We realize it’s more expensive if we bring these employees to the U.S., but our startup will be more successful. How do we bring them here?
— Meaningful Moneymaking
Fund of funds are starting to play a different role for venture LPs
After reviewing the last few years of declining fund of funds activity, Rebecca Szkutak found that several factors are leading limited partners to look elsewhere.
“There has been way more opportunity to invest in a VC than there has ever been in the past,” said Kyle Stanford, a senior venture analyst at PitchBook.
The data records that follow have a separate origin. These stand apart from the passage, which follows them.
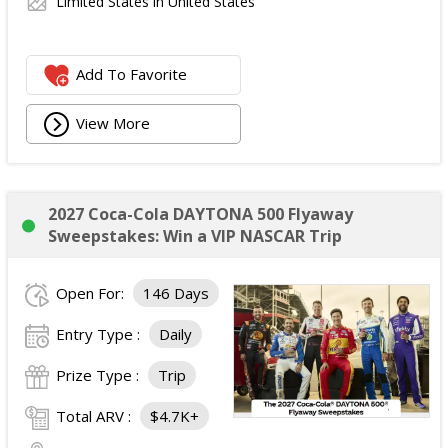
Limited States in United States
Add To Favorite
View More
2027 Coca-Cola DAYTONA 500 Flyaway
Sweepstakes: Win a VIP NASCAR Trip
Open For:
146 Days
Entry Type :
Daily
Prize Type :
Trip
Total ARV :
$4.7K+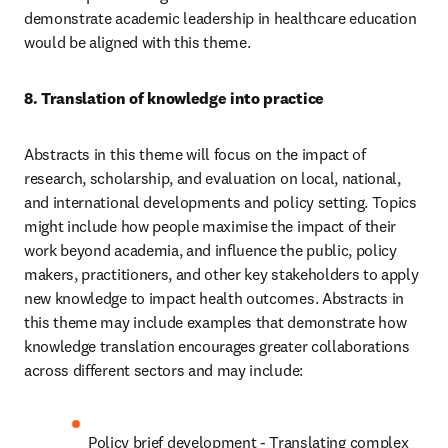
demonstrate academic leadership in healthcare education 
would be aligned with this theme. 
8. Translation of knowledge into practice 
Abstracts in this theme will focus on the impact of 
research, scholarship, and evaluation on local, national, 
and international developments and policy setting. Topics 
might include how people maximise the impact of their 
work beyond academia, and influence the public, policy 
makers, practitioners, and other key stakeholders to apply 
new knowledge to impact health outcomes. Abstracts in 
this theme may include examples that demonstrate how 
knowledge translation encourages greater collaborations 
across different sectors and may include: 
Policy brief development - Translating complex 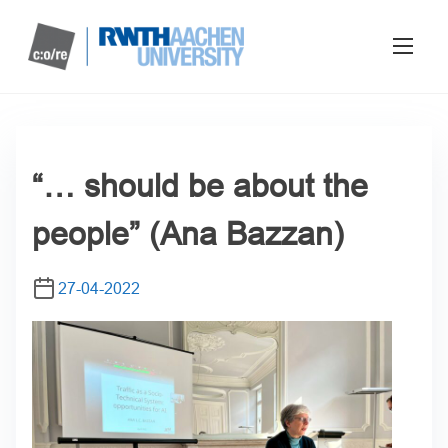
“… should be about the
people” (Ana Bazzan)
27-04-2022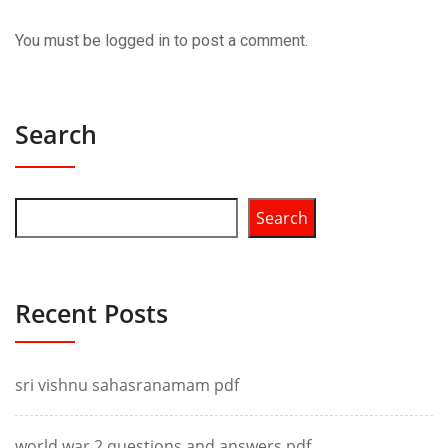
You must be
logged in
to post a comment.
Search
Search
Recent Posts
sri vishnu sahasranamam pdf
world war 2 questions and answers pdf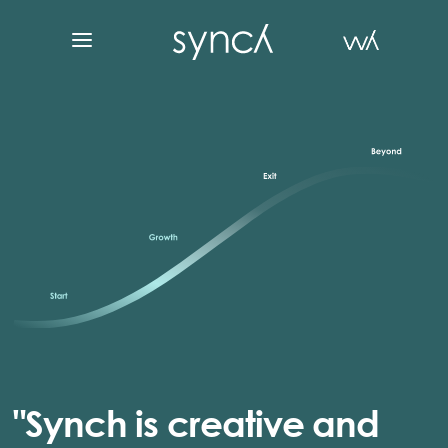
"Synch is creative and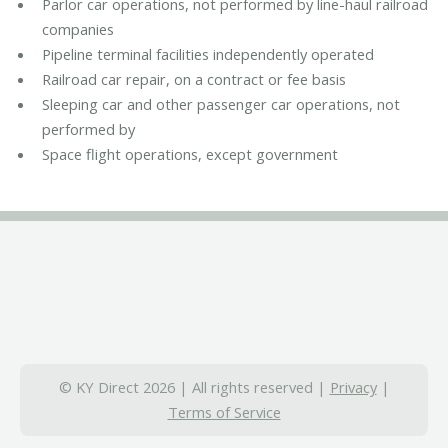
Parlor car operations, not performed by line-haul railroad
companies
Pipeline terminal facilities independently operated
Railroad car repair, on a contract or fee basis
Sleeping car and other passenger car operations, not
performed by
Space flight operations, except government
© KY Direct 2026 | All rights reserved |
Privacy
|
Terms of Service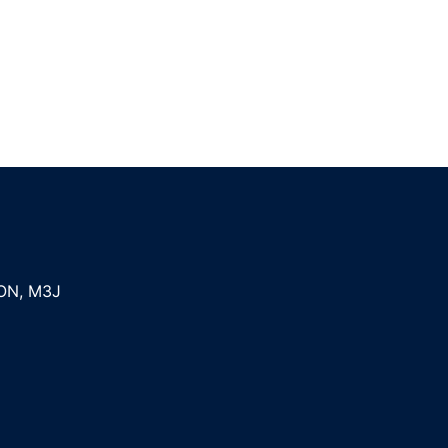
ON
,
M3J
“For new LPs coming into the market, they didn’t need to go to a fund of funds to get access.”
Pitch Deck Teardown: Super.com’s $60M Series C deck
Once known as Snapcommerce, travel/fintech/e-commerce startup Super.com has acquired almost $200 million in funding, including an $85 million Series C in April 2023.
The company, which offers a credit-building cashback card, shared with TC+ the 17-slide pitch deck it used to close its latest round:
- Cover slide
- Mission slide
- Traction slide 1
- Traction slide 2
- Team slide
- Customers (interstitial slide)
- Customer profile
- Target customers / market size
- A Savings Super App (interstitial slide)
- Why Now slide
- “Why a super app” slide
- Product slide
- Product road map slide
- User behavior slide
- Solution slide (“SuperCash is core to the experience”)
- Value Proposition slide (“Personalized Experiences”)
- The Ask slide
11 VCs reveal how hard it was for their startups to fundraise in H1 2023
Alex Wilhelm surveyed 11 investors to learn about the headwinds their portfolio companies leaned into in the first half of 2023.
“From their answers, it appears a startup’s ability to fundraise in today’s climate is based on several key factors, including capital efficiency, the market and its needs,” he writes.